Jésus est notre coach pour cette aventure-là,
pour cette libération qui passe, par exemple,
par un chèque pour Développement et Paix,
par du temps qui je donne pour une personne seule,
par le renoncement à un projet qui est superficiel
pour être plus proche des enfants ou des parents âgés.

Pendant ce Carême, nous allons goûter la grâce qui nous habite,
la grâce de Dieu, la grâce du Baptême,
la grâce qui est cette capacité de partage,
de communion qui est en nous.
Et là encore nous allons servir
la libération de notre peuple, de notre ville
et c’est bien cela notre responsabilité de chrétiennes et de chrétiens.

*

Et cela nous mène tout droit au troisième appel :
l’appel à la prière.

Benoît XVI nous propose deux axes pour la prière en Carême.
Le premier c’est de nourrir notre vie de prière,
de la Parole de Dieu, surtout des Évangiles – magnifiques –
des dimanches de Carême.
« En méditant et en intériorisant la Parole pour l’incarner
au quotidien, nous découvrons une forme de prière
qui est précieuse et irremplaçable. »

Il se passe quelque chose de très simple :
nourrie par la Parole, la prière n’est plus un monologue ;
elle est l’écoute de la Parole et la réponse de notre cœur.
Elle devient un dialogue
et un dialogue vivant, joyeux, où se tisse une familiarité avec Dieu.
La familiarité géniale des baptisés avec Dieu !

L’autre aspect que souligne le pape est très contemporain :
« La prière nous permet d’entrer
dans une autre perception du temps ».

S’il n’y a pas à l’horizon de notre vie quotidienne
la perspective de l’éternité et de la transcendance,
alors les minutes qui défilent sur notre montre
ou sur notre téléphone
sont comme une cadence qui rythme nos pas
mais sans qu’il y ait d’avenir,
seulement dans le non sens qui frappe sans cesse à la porte.

La prière change cela : nous nous reconnectons à l’éternité.
La prière, c’est une bouffée d’éternité qui ouvre le temps,
qui lui donne un horizon de vie et de Salut.

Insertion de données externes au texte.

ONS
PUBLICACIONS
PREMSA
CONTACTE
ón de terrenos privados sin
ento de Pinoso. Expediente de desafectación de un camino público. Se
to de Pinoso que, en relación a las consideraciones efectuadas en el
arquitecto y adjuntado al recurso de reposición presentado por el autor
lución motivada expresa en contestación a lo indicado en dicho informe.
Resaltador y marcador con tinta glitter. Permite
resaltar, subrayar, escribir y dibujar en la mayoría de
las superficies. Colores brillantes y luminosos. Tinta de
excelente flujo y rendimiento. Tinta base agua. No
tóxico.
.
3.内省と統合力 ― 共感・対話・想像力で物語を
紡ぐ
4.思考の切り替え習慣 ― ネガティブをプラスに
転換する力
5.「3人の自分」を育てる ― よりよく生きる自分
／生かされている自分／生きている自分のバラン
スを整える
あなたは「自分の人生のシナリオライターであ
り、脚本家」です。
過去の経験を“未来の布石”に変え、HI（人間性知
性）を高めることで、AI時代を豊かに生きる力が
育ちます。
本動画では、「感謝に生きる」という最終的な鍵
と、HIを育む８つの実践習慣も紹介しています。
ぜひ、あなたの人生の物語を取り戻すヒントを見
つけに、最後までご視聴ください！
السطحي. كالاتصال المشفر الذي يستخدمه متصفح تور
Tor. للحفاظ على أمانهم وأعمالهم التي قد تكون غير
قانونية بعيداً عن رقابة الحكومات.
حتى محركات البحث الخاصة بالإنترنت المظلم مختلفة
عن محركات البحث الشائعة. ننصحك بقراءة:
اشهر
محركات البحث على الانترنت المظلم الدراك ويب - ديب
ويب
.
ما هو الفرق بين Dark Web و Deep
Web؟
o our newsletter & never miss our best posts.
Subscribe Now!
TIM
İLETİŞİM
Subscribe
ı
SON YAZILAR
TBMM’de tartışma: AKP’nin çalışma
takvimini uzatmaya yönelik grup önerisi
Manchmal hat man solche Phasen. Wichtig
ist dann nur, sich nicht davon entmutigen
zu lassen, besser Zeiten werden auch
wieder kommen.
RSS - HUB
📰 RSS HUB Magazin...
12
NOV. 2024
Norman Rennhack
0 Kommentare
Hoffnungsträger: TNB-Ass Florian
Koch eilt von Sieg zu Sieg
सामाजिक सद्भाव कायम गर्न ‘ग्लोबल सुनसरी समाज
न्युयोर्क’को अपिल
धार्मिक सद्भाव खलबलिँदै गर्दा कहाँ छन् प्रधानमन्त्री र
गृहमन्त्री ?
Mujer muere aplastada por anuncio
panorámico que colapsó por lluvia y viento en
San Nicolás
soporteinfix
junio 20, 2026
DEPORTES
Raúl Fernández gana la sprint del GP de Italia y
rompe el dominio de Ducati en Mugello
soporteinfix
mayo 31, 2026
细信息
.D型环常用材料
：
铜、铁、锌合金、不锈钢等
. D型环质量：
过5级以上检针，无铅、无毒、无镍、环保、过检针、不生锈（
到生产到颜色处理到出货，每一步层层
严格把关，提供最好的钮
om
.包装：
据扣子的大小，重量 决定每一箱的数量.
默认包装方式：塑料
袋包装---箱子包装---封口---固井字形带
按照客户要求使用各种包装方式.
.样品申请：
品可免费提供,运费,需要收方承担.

Et cela aussi c’est notre contribution à la libération de notre peuple.
Nous sommes des résistants contre l’occupant
et l’occupant aujourd’hui c’est le stress,
c’est le règne de l’immédiat, du plaisir passager.
c’est la platitude de la vie sans Dieu.

*

Nous avons devant nous 40 jours pour redécouvrir
et pour partager cette grande liberté
qu’est la grâce de notre baptême.
40 jours pour reprendre vie et pour donner vie.
Nous nous engageons ensemble dans un combat spirituel
qui n’est pas seulement contre notre péché,
mais contre les structures de péché
qui étouffent la vie de millions d’hommes et de femmes.

C’est pour ce beau défi
que nous commençons par recevoir les cendres
Les recevoir, c’est reconnaître
que nous ne vivons pas encore à plein
la liberté et la joie de notre baptême.

C’est pour ce défi que nous célébrons l’Eucharistie
afin d’être remplis de la force et de la vie de Jésus.